Seconds later, I got a text from my sister. A young woman, just a year younger than I, who lived in South Webster passed away in a tragic circumstance. Not 5 minutes later, my Facebook feed was filled with condolences for the family from those in Webster and the surrounding towns.
When it comes to social media and death it can be both a blessing and a curse. I went through a similar ordeal when my father passed away in an ATV accident two years ago. Before I even knew what happened, before I could reach my family, my feed was filled with “RIP’s” and “So Sorry’s.”
In my case, my sisters called me, scared, because they couldn’t understand what had happened, why was everyone saying that our dad was dead? Was there an accident?
This is not the way that anyone should find out about a loved one passing.
How would anyone feel, if he or she were hit with such a reality shift that a lifelong friend, a treasured mentor, even a casual acquaintance—any relation—had passed away through what seems like such an impersonal, casual platform, like Facebook?
And while you may be mourning the loss of the person, it’s important to step outside your grief, momentarily to think of the family members who may not know.
With my dad’s passing, I appreciated social media, and all of the prayers and condolences that came from it. But in an instant, our grief was broadcast to hundreds of strangers and their friends.
And the same goes to the family in South Webster grieving the loss of their loved one, in an instant, everyone knew.
While these platforms are great for uniting friends in mourning, offering support and prayers, and reliving memories, it’s important to take a moment to consider the families involved in these incidents.
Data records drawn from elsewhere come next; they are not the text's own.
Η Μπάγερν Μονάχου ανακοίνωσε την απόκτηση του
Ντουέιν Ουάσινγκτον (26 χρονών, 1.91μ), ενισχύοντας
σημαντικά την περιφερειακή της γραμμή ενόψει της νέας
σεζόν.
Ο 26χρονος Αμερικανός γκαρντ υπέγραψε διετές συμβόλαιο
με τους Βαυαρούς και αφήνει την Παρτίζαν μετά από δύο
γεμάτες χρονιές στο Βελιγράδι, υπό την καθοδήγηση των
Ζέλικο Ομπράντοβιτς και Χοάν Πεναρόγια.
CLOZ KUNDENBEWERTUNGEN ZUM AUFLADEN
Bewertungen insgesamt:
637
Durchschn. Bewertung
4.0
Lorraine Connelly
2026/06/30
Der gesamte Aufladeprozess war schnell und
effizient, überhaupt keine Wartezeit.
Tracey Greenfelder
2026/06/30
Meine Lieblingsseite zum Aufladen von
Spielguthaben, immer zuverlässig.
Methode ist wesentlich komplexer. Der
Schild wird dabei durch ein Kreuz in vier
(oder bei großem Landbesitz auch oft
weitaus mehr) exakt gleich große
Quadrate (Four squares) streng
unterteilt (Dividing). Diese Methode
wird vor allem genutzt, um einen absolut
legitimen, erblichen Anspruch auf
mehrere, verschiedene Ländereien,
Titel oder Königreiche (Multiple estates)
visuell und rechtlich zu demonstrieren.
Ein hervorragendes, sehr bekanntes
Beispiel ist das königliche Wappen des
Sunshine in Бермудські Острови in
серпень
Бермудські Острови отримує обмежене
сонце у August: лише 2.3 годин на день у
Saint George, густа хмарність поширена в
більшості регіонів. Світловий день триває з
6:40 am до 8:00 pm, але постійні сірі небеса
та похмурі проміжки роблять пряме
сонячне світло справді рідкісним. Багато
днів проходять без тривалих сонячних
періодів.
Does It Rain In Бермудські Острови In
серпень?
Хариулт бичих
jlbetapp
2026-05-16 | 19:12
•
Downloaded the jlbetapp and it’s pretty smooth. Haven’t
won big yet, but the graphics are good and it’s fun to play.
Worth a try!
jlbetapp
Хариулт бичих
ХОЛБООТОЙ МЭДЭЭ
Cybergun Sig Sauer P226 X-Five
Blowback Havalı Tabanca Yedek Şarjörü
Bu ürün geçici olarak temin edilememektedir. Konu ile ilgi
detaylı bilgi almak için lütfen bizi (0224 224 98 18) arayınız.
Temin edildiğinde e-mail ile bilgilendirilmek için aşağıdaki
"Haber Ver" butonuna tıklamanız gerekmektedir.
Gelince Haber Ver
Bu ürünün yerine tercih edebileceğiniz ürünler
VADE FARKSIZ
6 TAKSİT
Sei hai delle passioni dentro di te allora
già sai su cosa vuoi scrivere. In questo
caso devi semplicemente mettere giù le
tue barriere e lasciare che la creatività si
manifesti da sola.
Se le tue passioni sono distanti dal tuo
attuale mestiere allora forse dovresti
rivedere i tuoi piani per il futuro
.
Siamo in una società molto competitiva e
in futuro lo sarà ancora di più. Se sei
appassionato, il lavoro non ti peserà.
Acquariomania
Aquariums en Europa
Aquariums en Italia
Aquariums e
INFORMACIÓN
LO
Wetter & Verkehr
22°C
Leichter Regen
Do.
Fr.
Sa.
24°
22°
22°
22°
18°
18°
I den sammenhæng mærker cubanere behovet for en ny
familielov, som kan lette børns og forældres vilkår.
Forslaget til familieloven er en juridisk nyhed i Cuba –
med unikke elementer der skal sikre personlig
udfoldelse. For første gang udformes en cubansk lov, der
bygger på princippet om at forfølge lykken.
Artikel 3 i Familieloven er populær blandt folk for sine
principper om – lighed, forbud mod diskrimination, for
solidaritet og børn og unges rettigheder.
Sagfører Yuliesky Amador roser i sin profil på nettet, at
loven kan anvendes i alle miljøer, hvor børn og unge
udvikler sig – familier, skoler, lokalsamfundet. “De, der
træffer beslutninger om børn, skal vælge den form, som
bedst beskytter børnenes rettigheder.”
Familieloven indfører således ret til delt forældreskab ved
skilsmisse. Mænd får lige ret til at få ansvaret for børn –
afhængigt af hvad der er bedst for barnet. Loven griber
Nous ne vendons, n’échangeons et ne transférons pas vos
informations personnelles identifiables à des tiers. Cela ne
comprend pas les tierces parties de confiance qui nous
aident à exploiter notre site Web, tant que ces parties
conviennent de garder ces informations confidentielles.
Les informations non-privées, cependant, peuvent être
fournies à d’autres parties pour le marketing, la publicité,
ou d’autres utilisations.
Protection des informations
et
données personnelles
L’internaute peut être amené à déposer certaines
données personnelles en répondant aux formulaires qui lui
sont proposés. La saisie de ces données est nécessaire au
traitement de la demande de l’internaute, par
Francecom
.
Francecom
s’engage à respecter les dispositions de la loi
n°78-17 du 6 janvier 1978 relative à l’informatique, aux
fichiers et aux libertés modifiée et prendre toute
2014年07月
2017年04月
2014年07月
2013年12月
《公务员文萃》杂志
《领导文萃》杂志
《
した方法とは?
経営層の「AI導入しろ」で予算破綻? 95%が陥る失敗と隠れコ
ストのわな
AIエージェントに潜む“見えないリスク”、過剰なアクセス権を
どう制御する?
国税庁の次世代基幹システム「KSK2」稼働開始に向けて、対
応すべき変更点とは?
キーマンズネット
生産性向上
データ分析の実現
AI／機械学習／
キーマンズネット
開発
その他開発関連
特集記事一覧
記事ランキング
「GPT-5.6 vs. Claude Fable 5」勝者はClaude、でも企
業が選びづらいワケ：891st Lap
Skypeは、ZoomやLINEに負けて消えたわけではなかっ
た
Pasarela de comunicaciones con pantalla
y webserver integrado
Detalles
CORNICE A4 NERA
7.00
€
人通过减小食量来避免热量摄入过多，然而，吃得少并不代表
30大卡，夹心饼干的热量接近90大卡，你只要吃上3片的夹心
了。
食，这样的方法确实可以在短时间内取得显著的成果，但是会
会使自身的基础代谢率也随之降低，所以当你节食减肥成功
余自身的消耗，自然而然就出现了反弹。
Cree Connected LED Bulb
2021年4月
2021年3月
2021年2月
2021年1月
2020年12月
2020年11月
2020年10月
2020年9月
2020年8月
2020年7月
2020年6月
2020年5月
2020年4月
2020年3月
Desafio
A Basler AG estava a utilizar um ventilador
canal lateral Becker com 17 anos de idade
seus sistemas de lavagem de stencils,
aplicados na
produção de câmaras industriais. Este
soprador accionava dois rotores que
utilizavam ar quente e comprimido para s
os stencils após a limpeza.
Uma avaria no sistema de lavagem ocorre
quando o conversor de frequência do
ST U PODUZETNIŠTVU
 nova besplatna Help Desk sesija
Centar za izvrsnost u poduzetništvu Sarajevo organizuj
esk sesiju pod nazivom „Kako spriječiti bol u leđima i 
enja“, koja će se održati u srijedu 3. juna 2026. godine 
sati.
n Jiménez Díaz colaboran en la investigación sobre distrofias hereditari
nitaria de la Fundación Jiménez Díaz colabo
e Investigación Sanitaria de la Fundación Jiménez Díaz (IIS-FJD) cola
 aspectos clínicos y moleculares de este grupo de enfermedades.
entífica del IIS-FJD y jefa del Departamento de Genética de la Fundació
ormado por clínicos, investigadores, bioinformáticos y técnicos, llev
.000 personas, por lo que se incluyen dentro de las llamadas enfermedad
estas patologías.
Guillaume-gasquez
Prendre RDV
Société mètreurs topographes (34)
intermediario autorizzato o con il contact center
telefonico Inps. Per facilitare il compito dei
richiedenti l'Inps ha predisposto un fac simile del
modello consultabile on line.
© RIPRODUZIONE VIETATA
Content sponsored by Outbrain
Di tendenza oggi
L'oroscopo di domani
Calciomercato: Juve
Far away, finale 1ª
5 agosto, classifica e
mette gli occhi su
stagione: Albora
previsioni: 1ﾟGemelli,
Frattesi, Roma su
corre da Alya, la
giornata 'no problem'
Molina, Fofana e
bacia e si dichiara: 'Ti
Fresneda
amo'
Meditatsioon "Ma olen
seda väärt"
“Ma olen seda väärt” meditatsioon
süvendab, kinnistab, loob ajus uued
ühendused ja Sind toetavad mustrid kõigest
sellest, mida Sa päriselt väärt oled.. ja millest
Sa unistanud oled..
Place yourselves in their shoes, think before you post. Do not post rumors, do not spread speculation, wait until the family has addressed the situation. Give them some time to process before sharing what happened with others. If you need to express your feelings, be careful about posting names immediately.
I can’t imagine the pain and the heart-ache that this family is experiencing. In these times, be considerate and surround people with love, kindness and care.
If you or someone you know is experiencing a crisis, there is help available. Reach out, and I’m sure you will find a hand willing to help pull you out of the darkness. By calling 1-800-273-TALK (8255) you’ll be connected to a skilled, trained counselor at a crisis center in your area, anytime 24/7.